**DOCUMENT**
We intend to make an election to be taxed as a REIT under Section 856(c) of the
Internal Revenue Code of 1986, as amended, commencing with the tax year ending
December 31, 2003. As a REIT, we generally are not subject to federal income
tax. To maintain qualification as a REIT, we must distribute at least 90% of our
REIT taxable income to our shareholders and meet certain other requirements. If
we fail to qualify as a REIT in any taxable year, we will be subject to federal
income tax on our taxable income at regular corporate rates. We may also be
subject to certain state and local taxes on our income and property. Under
certain circumstances, federal income and excise taxes may be due on our
undistributed taxable income. At March 31, 2004, we were in compliance with all
REIT requirements and as such, have only provided for income tax expense on
taxable income attributed to our taxable REIT subsidiaries during the three
months ended March 31, 2004.

Liquidity and Capital Resources

At March 31, 2004, we had $23,124,000 in cash. Our primary sources of liquidity
for 2004 are expected to be cash on hand, cash generated from operations,
principal and interest payments received on loans and investments, additional
borrowings under our credit facility and repurchase obligations and proceeds
from the sale of securities. We believe these sources of capital are adequate to
meet future cash requirements for the remainder of 2004. We expect that during
2004, we will use a significant amount of our available capital resources to
satisfy capital contributions required pursuant to our equity commitments to
Fund III and to originate new loans and investments for our balance sheet. We
intend to continue to employ leverage on our balance sheet assets to enhance our
return on equity.

**GOAL 1**
Using the REIT passage, answer these questions:
(a) What minimum share of REIT taxable income must be distributed to shareholders to keep REIT qualification?
(b) How much cash was on hand at March 31, 2004?
(c) With which tax year does the REIT election begin?
**GOAL 2**
Quote the REIT passage from "Liquidity and Capital" to "return on equity.".

**EXTRACTED RECORDS**
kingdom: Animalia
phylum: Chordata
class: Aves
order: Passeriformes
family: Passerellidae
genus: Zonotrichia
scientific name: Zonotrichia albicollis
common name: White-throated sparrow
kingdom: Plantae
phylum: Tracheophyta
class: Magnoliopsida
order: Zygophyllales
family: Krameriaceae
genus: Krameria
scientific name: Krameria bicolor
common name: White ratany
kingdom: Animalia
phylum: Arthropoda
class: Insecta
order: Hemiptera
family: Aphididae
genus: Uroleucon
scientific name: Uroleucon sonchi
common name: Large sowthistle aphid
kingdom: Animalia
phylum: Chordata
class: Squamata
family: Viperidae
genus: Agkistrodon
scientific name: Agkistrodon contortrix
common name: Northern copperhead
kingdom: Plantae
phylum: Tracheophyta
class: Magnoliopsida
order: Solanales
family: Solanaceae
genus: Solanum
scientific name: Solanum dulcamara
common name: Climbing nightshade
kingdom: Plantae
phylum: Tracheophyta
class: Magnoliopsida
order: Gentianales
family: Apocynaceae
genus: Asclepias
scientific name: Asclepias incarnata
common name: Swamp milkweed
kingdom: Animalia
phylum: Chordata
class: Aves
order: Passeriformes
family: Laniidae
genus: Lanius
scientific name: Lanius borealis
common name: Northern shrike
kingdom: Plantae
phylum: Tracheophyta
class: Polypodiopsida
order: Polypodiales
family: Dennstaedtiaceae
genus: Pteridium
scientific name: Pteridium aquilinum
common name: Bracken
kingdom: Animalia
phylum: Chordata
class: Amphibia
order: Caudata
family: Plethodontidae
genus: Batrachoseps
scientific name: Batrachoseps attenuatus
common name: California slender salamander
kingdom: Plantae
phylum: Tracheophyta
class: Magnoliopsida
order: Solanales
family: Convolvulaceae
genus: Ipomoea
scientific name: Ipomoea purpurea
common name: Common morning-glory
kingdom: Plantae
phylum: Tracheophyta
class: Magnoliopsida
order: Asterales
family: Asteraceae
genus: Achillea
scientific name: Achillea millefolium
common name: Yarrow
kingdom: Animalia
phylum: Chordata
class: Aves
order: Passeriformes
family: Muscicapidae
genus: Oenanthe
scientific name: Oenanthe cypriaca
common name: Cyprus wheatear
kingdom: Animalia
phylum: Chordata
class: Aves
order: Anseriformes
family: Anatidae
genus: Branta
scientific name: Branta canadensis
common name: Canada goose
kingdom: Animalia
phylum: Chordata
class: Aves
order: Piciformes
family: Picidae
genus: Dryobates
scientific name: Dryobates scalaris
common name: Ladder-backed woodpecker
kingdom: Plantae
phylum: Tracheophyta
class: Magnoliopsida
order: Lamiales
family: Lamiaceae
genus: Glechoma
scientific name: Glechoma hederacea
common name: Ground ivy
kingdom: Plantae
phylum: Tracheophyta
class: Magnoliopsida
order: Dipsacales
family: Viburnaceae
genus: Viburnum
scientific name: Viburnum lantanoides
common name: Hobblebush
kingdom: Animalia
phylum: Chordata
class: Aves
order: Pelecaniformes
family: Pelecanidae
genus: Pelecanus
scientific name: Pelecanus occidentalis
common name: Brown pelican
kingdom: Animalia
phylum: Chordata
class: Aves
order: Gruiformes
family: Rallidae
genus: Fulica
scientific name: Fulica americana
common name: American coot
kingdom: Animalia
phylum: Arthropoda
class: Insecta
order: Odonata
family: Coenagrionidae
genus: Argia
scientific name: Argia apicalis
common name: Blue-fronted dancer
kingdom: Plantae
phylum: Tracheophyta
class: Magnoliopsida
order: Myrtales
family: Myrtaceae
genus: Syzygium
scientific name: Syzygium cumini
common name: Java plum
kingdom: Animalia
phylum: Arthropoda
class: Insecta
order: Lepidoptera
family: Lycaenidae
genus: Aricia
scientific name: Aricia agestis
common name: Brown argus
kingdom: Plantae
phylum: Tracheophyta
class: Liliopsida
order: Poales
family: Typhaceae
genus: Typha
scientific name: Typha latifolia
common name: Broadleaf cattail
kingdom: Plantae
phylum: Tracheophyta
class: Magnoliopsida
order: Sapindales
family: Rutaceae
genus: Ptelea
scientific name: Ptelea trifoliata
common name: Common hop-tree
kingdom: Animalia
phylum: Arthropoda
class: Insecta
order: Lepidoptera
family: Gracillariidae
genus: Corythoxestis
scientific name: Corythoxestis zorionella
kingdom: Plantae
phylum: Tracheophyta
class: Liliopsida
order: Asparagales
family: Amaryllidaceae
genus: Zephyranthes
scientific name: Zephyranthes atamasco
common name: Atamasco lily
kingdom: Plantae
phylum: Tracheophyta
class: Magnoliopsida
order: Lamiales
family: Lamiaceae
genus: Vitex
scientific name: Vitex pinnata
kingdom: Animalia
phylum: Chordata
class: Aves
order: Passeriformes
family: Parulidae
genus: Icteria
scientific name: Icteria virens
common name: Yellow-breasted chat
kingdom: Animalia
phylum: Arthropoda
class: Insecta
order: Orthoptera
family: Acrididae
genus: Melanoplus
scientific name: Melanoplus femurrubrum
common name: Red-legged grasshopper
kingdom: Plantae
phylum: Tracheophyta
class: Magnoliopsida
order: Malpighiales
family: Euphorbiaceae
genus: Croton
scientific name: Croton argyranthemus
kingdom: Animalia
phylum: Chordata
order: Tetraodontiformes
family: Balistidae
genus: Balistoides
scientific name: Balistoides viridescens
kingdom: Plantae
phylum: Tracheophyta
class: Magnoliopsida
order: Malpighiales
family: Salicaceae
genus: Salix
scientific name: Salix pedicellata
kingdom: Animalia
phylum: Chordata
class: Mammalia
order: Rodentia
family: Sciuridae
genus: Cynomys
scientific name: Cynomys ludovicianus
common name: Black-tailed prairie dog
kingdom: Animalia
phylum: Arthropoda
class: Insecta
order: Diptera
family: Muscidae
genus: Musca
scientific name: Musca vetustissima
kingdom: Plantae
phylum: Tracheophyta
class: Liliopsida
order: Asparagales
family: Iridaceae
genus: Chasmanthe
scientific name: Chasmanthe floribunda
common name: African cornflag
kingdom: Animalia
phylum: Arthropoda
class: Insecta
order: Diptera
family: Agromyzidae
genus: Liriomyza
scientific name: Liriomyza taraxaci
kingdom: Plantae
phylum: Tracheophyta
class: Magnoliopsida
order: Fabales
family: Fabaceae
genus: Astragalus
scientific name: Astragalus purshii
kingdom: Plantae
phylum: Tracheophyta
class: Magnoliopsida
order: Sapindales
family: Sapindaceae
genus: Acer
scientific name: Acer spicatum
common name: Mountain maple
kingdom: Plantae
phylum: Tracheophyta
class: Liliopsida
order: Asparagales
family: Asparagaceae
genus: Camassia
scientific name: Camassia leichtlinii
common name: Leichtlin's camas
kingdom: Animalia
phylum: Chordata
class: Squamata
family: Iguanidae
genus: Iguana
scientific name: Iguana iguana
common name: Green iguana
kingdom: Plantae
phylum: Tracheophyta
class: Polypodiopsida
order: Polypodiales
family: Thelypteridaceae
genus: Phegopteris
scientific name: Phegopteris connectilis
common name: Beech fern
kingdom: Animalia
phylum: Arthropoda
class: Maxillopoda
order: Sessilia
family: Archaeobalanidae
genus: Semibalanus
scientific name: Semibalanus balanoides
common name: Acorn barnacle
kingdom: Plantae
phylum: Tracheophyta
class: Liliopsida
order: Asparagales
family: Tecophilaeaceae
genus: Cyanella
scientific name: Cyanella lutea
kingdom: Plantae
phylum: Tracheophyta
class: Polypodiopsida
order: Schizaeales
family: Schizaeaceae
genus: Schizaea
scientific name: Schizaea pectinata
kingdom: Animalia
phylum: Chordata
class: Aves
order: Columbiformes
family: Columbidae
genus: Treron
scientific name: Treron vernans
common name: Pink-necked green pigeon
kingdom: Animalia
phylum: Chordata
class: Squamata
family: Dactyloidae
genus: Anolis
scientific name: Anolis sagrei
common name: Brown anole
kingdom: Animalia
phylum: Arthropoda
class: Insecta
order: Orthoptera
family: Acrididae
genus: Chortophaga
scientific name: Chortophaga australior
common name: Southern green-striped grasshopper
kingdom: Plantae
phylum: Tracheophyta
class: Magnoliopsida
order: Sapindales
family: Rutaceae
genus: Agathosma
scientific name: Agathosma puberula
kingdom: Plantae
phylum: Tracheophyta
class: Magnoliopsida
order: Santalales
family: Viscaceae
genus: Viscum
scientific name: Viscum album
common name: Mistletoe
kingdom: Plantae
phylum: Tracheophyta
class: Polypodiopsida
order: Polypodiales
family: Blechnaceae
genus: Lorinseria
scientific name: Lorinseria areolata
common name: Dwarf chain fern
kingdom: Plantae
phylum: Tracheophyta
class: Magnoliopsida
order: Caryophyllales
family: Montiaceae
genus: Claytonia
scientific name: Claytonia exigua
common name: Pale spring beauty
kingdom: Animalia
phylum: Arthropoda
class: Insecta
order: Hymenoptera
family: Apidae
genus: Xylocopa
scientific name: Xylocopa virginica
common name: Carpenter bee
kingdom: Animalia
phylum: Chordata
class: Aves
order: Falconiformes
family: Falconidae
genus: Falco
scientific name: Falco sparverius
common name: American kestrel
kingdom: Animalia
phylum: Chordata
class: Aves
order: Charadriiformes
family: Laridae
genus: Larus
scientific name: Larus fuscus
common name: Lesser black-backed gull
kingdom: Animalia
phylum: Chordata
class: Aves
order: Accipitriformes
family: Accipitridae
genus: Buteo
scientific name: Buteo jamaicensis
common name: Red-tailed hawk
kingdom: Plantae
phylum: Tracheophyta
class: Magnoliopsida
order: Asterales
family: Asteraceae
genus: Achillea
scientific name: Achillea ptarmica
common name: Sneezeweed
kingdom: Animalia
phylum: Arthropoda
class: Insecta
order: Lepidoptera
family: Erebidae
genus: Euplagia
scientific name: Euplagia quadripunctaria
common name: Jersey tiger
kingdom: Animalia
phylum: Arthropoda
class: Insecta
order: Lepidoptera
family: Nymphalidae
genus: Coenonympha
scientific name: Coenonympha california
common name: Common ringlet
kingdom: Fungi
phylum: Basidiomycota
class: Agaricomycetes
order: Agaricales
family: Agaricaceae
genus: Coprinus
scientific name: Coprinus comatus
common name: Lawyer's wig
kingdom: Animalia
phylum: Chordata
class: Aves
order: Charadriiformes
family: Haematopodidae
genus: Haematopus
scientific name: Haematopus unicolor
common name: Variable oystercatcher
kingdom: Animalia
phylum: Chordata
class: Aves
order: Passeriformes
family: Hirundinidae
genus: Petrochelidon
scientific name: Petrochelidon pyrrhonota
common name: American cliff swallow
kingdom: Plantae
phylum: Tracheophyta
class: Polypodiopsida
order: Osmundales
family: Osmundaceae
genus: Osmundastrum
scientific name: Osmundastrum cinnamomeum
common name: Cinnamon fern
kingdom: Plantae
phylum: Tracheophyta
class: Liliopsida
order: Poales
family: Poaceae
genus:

**CORRECT OUTPUT 1**
(a) At least 90%
(b) $23,124,000
(c) The tax year ending December 31, 2003

**CORRECT OUTPUT 2**
Liquidity and Capital Resources

At March 31, 2004, we had $23,124,000 in cash. Our primary sources of liquidity
for 2004 are expected to be cash on hand, cash generated from operations,
principal and interest payments received on loans and investments, additional
borrowings under our credit facility and repurchase obligations and proceeds
from the sale of securities. We believe these sources of capital are adequate to
meet future cash requirements for the remainder of 2004. We expect that during
2004, we will use a significant amount of our available capital resources to
satisfy capital contributions required pursuant to our equity commitments to
Fund III and to originate new loans and investments for our balance sheet. We
intend to continue to employ leverage on our balance sheet assets to enhance our
return on equity.